■ Instructions to follow:
Reproduce the stretch of the builder documentation from "The example above" through "each row is.".

━━━ Given text ━━━

Builder::make('items', 'Line items')
->blocks([
Block::make('text')->label('Text')->schema([
Textarea::make('content', 'Content')->required(),
]),
Block::make('product')->label('Product line')->schema([
TextInput::make('product', 'Product')->required(),
TextInput::make('qty', 'Qty')->rules(['numeric']),
TextInput::make('price', 'Price')->rules(['numeric']),
]),
])
->minItems(1)
->addLabel('Add block')

->blocks() takes the list of block types the builder offers. Each is a Block::make($type) where $type is the discriminator stored on every row of that kind. Give it a human label with ->label() and its row template with ->schema(); the schema is a normal array of fields, so each child keeps its own label, placeholder, default value, and rules.

Block::make('product')
->label('Product line')
->schema([
TextInput::make('product', 'Product')->required(),
TextInput::make('qty', 'Qty')->rules(['numeric']),
]);

The example above submits as an array of typed rows:

['items' => [
['type' => 'text', 'content' => 'Thanks for your order.'],
['type' => 'product', 'product' => 'Widget', 'qty' => '3', 'price' => '9.99'],
]]

Each builder row is inserted through an add menu listing every block by its label. Picking a block appends an empty row of that type. ->addLabel() sets the text on the button that opens the menu (default “Add”).

Builder::make('items', 'Line items')
->blocks([Block::make('text')->schema([Textarea::make('content')])])
->addLabel('Add block');

->minItems() and ->maxItems() bound how many rows the form accepts; both are enforced as array-level validation rules independent of which block each row is.

Builder::make('items', 'Line items')
->blocks([Block::make('text')->schema([Textarea::make('content')])])
->minItems(1)
->maxItems(20);

Rows are reorderable by default through up/down controls. Pass ->reorderable(false) to fix the order.

Builder::make('items', 'Line items')

━━━ Supplied material ━━━

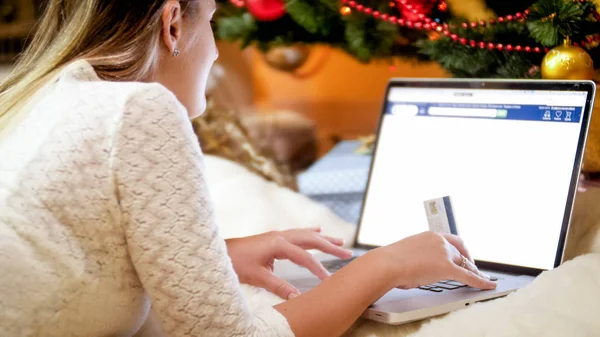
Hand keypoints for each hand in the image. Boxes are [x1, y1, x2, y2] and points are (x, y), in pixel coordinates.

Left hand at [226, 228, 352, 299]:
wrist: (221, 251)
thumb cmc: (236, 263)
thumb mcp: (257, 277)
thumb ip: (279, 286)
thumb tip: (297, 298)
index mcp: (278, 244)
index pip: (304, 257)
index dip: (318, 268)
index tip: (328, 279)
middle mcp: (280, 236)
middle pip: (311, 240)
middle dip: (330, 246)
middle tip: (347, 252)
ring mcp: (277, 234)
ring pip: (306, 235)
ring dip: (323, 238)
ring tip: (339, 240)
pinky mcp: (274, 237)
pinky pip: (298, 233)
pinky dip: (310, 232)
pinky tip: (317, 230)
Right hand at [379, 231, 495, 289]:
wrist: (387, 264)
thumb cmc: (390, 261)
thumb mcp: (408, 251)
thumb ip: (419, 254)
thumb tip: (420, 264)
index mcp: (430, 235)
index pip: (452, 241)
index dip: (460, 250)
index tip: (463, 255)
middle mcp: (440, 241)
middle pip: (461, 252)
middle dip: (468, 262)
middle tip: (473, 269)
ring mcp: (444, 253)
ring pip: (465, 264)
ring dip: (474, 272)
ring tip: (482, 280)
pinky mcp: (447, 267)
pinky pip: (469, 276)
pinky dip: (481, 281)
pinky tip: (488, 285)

━━━

■ Result of this task:
The example above submits as an array of typed rows:

['items' => [
['type' => 'text', 'content' => 'Thanks for your order.'],
['type' => 'product', 'product' => 'Widget', 'qty' => '3', 'price' => '9.99'],
]]

Each builder row is inserted through an add menu listing every block by its label. Picking a block appends an empty row of that type. ->addLabel() sets the text on the button that opens the menu (default “Add”).

Builder::make('items', 'Line items')
->blocks([Block::make('text')->schema([Textarea::make('content')])])
->addLabel('Add block');

->minItems() and ->maxItems() bound how many rows the form accepts; both are enforced as array-level validation rules independent of which block each row is.